[START OF DATA SHOWN]

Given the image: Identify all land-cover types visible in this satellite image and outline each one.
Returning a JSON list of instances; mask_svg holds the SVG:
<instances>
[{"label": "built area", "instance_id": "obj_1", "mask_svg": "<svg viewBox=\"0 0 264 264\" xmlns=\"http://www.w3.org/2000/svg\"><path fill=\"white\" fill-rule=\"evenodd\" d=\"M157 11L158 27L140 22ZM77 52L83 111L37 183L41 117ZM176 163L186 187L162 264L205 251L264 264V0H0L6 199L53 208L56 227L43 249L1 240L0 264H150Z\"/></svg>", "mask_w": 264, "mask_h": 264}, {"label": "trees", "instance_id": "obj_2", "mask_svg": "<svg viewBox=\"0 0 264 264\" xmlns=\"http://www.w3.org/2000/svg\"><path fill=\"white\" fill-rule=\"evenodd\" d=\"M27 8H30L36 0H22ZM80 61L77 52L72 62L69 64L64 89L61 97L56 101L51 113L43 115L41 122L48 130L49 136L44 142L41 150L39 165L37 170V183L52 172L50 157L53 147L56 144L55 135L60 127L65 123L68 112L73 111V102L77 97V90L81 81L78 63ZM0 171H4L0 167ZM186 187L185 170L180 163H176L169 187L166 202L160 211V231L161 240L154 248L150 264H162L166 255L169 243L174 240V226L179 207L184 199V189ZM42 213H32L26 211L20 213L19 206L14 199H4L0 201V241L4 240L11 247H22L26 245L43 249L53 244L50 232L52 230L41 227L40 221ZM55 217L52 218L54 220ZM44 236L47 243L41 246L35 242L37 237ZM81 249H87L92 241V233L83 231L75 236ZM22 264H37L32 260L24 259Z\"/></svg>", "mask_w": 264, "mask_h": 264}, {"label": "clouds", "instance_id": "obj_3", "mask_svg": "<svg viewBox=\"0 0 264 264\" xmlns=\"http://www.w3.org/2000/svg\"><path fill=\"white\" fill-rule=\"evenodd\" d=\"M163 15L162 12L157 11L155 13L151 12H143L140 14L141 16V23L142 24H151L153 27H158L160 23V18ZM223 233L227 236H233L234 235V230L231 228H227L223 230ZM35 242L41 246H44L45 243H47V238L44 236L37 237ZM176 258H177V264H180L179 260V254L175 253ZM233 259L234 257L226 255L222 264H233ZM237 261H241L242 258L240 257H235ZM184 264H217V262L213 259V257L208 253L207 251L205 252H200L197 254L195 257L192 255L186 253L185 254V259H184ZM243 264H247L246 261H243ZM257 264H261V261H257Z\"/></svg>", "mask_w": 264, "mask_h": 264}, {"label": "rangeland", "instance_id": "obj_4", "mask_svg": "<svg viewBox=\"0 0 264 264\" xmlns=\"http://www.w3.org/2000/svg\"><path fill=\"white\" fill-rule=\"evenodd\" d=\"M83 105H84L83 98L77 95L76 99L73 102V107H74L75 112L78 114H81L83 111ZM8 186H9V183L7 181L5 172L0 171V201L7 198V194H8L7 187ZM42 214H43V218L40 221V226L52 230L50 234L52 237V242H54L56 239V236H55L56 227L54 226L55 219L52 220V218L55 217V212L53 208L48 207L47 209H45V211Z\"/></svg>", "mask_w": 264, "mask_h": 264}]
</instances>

[END OF DATA SHOWN]

### DIRECTIVE
Print the stretch of the items above from their very first line through the line containing "<instances>", reproducing every character without change.

### RESULT FOR THIS EXERCISE
Given the image: Identify all land-cover types visible in this satellite image and outline each one.
Returning a JSON list of instances; mask_svg holds the SVG:
<instances>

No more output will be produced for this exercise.